Kent Klich
Gaza Works
June 3 – September 17, 2017
Gaza Works
June 3 – September 17, 2017
Kent Klich has photographed life in the Gaza Strip since the early 2000s, offering alternative images to the short-lived sensationalism of mass media. With a profound interest in personal stories and a strong emphasis on collaborative efforts, his work focuses on the consequences of war in the everyday. This exhibition includes works from six series (2001–2017), two of which – GZA (2016–17) and Resistance (2016) – are being shown for the first time.
The Gaza Strip is a conflict-ridden Palestinian territory of approximately 360 square kilometres, with a population of two million. The area has been occupied by Israel since 1967, and it is still subject to Israeli blockades – there is no free movement to and from Gaza by land, air or sea. The current closure marks a decade as of June 2017, but there is scarce media coverage on the status quo surrounding the effects of the blockade on daily life.
Kent Klich seeks to expose the current situation in Gaza, and is committed to drawing attention to injustices and human rights violations in the area. Aware of the challenges involved in photographic representations of human suffering and of his own role as an outsider, he applies various methods of storytelling in order to address the complicated conflict. Information from activists in Gaza and from experts on human rights, forensics and Palestinian history intersect with testimonies from civilians whose lives are endangered. One such example is the video installation Killing Time, composed of personal mobile phone films taken by people who did not survive the military offensive called Operation Cast Lead in 2008-09. Also displayed in the exhibition are the physical fragments of mosaics that once adorned the now demolished Gaza International Airport, along with photographs and films of the site, bearing witness to the severe limitations in movement for the people living in Gaza.
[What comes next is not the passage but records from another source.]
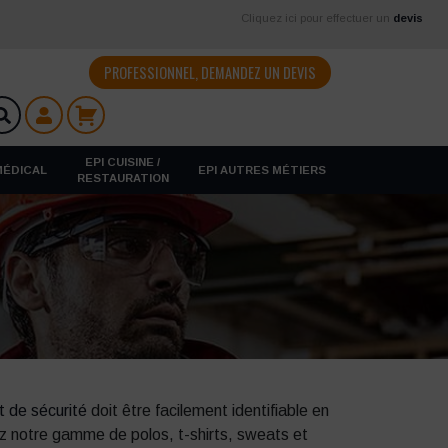
Cliquez ici pour effectuer un
devis
PROFESSIONNEL, DEMANDEZ UN DEVIS
EPI CUISINE /
 MÉDICAL
EPI AUTRES MÉTIERS
RESTAURATION
t de sécurité
doit être facilement identifiable en
ez notre gamme de polos, t-shirts, sweats et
The exhibition and accompanying book Kent Klich: Gaza Works (published by Koenig Books and designed by BankerWessel, 2017), with essays by Judith Butler, Mette Sandbye, Raji Sourani, Eyal Weizman and Louise Wolthers, as well as a conversation between Kent Klich and Hasselblad Award laureate Susan Meiselas, are part of a broader strand of research on photography and human rights conducted and supported by the Hasselblad Foundation. It seeks to explore the role of photography in documenting human rights violations due to war, migration, segregation, and surveillance.
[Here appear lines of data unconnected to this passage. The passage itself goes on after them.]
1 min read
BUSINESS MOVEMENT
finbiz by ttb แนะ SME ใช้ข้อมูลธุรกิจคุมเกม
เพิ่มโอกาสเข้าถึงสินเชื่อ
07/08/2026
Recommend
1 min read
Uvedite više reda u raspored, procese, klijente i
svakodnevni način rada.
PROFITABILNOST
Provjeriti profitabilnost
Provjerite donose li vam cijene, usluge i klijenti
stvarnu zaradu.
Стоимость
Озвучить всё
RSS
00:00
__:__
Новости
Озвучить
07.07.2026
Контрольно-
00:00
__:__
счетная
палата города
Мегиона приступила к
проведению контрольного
“Kent Klich’s work poses a range of vital questions regarding both the ethics and aesthetics of conflict, its aftermath, and the hope for solutions,” says Louise Wolthers, co-curator of the exhibition and Head of Research at the Hasselblad Foundation.
Kent Klich was born in Sweden in 1952, and currently lives in Denmark. He studied psychology at the University of Gothenburg and photography at the International Center of Photography in New York. He joined the photo agency Magnum Photos in 1998 until 2002. Kent Klich has received international recognition with his project about Beth, a Danish sex worker whose life he has chronicled over the past thirty years, resulting in three books and several exhibitions. Other acclaimed projects include El Niño (1999), about homeless children in Mexico City, and Children of Ceausescu (2001), about HIV-positive children in Romania’s orphanages. A retrospective exhibition of his oeuvre will be displayed at the National Museum of Photography in Copenhagen in 2018.